Die 1943 geborene Klägerin übte in Polen von September 1959 bis Januar 1988 verschiedene Beschäftigungen aus.
Vom 1. September 1959 bis 20. Juni 1962 absolvierte sie mit Erfolg eine Lehre als Schneiderin und war anschließend
vom 26. Oktober 1962 bis 14. Juni 1963 als Schneiderin beschäftigt. Vom 17. August bis 30. Oktober 1964 arbeitete
sie als Postassistentin. Vom 1. Juni 1967 bis 26. Oktober 1976 war sie als Buchhalterin tätig. Während dieser Zeit
erwarb sie im März 1976 das Reifezeugnis an einem allgemein bildenden Lyzeum für Berufstätige; dies entsprach in
der Bundesrepublik einem Sekundarabschluss I (Fachhochschulreife). Vom 1. November 1976 bis 31. Mai 1980
arbeitete sie als Sachbearbeiterin in einem Speditions- und Transportunternehmen. Vom 2. Juni 1980 bis 31. Januar
1988 war sie als Schulsekretärin bzw "Obersachbearbeiterin"/"Leitende Referentin" beschäftigt.
Die Klägerin siedelte im Januar 1988 in die Bundesrepublik über. In einem Kontenklärungsverfahren merkte die
Beklagte die in Polen zurückgelegten Beschäftigungs- und Beitragszeiten als Tatbestände gleichgestellter
Pflichtbeitragszeiten nach dem FRG vor. Hierbei ordnete sie ua die Beschäftigungen vom 26. Oktober 1962 bis 31.

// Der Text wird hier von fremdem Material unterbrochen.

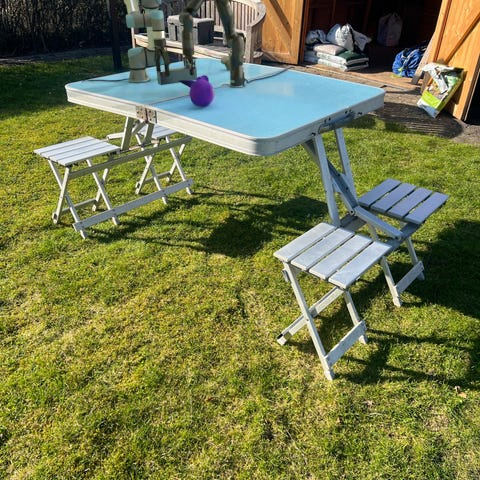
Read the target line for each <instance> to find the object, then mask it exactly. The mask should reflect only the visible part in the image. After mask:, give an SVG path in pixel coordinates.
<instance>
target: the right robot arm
mask: <svg viewBox="0 0 480 480" xmlns="http://www.w3.org/2000/svg"><path fill="white" fill-rule="evenodd" d="M205 1H206V0H189V2H188V4H187V5H186V6H185V7H184V8H183V9H182V10H181V11H180V13H179V14H178V21H179V23H180V24H181V25H182V29H181V48H182V49H181V50H182V55H183V57H182V62H183V67H190V73H191V75H194V69H195V67H196V61H197V59H196V58H194V56H195V41H194V34H193V31H194V17H193V16H194V15H195V14H196V13H198V12H199V10H200V8H201V7H202V5H203V4H204V2H205ZM213 2H214V4H215V7H216V10H217V14H218V17H219V20H220V22H221V25H222V28H223V32H224V35H225V39H226V43H227V46H228V48H229V49H231V50H232V55H231V56H230V70H229V82H230V83H229V86H230V88H243V87H245V86H246V85H245V83H246V84H249V83H252V82H255V81H260V80H264V79H269V78H272V77H275V76H277V75H280V74H282V73H284V72H285V71H287V70H290V69H294V70H296V68H295V66H290V67H287V68H285V69H283V70H281V71H279V72H277V73H275V74H272V75H268V76H265V77H259V78H253V79H251V80H249V81H248V79H246V77H245V71H244V61H243V57H244V56H245V39H244V37H243V36H241V35H239V34H237V32H236V29H235V27H234V11H233V8H232V6H231V2H230V0H213ZM244 58H245V57H244Z"/></svg>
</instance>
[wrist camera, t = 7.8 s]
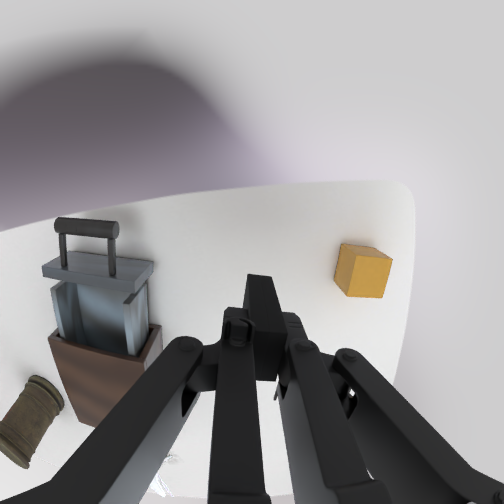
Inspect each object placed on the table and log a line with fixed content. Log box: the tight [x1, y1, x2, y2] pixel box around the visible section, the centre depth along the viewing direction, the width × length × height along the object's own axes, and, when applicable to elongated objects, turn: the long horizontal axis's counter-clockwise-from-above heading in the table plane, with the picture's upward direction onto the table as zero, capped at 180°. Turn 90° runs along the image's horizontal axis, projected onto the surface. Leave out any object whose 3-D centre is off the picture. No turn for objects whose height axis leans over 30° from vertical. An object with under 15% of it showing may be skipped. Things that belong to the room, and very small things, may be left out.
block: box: [334, 244, 393, 298], centre depth 28 cm, size 4×4×4 cm
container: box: [0, 376, 64, 469], centre depth 26 cm, size 9×9×18 cm
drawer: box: [42, 217, 153, 358], centre depth 26 cm, size 20×11×6 cm, turn 173°
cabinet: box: [48, 324, 163, 428], centre depth 29 cm, size 16×13×8 cm
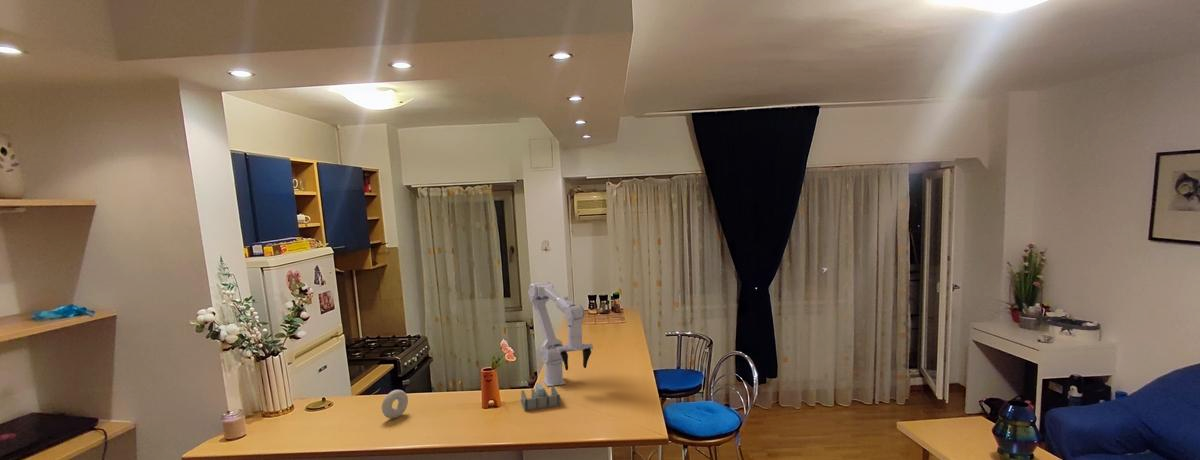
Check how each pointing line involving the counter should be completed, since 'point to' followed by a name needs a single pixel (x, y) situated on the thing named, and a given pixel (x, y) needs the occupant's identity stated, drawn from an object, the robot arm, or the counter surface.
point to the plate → (539, 390)
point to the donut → (388, 402)
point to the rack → (540, 400)
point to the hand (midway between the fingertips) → (575, 368)
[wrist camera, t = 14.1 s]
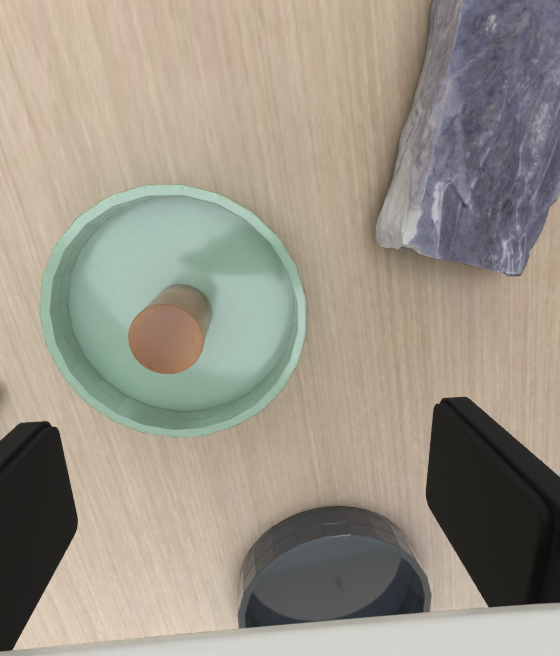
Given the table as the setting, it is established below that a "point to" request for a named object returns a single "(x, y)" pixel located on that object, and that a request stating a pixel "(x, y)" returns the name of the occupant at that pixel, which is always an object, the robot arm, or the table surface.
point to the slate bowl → (330, 571)
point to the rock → (480, 136)
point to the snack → (171, 329)
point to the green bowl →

Januar 1988 jeweils der Qualifikationsgruppe 4 (Facharbeiter) in der Anlage 13 zum SGB VI zu (Bescheid vom 9. April
1999).
Mit ihrem Widerspruch machte die Klägerin geltend, dass sie in Polen drei Jahre eine Berufsschule und vier Jahre das
Gymnasium besucht und das Abitur erworben habe. Zudem habe sie nach ihrer Übersiedlung in der Bundesrepublik
drei Jahre eine Altenpflegeschule besucht. Sie sei daher in die Qualifikationsgruppe 3 einzustufen. Den Widerspruch
wies die Beklagte mit der Begründung zurück, dass in die Gruppe 3 Meister einzustufen seien, die ihren Titel auf
Grund einer festgelegten Qualifikation erworben und eine entsprechende Tätigkeit ausgeübt hätten; nach ihrer
Ausbildung als Schneiderin habe die Klägerin nur Tätigkeiten auf dem Facharbeiterniveau verrichtet
(Widerspruchsbescheid vom 11. August 1999).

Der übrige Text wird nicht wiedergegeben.